Just days after the Human Rights Watch condemned the Egyptian government for continuing to entrap gay men and sentence them to lengthy prison terms, Cairo police have arrested 13 more men for consensual gay sex.
The 13 suspects who were arrested in a rented apartment while "practicing sex" have been turned over to the prosecutor, according to a security official. They were arrested within the last week although the exact day is uncertain.
The men are now being detained in jail and the prosecutor is expected to make a decision Saturday either extending their detention or charging them with debauchery and homosexuality, the official said.
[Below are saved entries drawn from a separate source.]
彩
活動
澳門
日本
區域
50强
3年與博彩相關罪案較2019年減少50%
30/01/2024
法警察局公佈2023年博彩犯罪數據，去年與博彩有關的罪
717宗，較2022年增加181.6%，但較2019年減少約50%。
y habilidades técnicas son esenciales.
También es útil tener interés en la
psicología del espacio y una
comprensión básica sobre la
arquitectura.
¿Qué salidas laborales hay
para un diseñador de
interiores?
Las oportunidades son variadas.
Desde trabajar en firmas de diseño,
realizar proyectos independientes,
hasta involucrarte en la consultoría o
According to media reports citing Wafd newspaper, an opposition mouthpiece, the arrested men included university students and hotel employees. The apartment belonged to the owner of a travel agency. The newspaper said the detainees did not deny that they are homosexuals.
Although homosexuality is not explicitly referred to in the Egyptian penal code, a wide range of laws covering obscenity, prostitution and debauchery are applied to homosexuals. Islam, the religion 90 percent of Egyptians practise prohibits homosexuality.
In the last two years, dozens of homosexuals have been detained and convicted.
In the largest case, state security arrested 52 homosexuals on a floating restaurant on the Nile River in November 2001. The country's emergency court sentenced 23 of the defendants to two years in prison, and the two suspected leaders were sentenced to three and five years in prison. The others were acquitted. Appeals from the emergency court, which was created to protect against threats to national security, are limited.
President Hosni Mubarak later tossed out all of the verdicts, except for the two leaders, and the 50 men are currently on retrial before an ordinary court. That court has announced it will hand down its decision on March 15.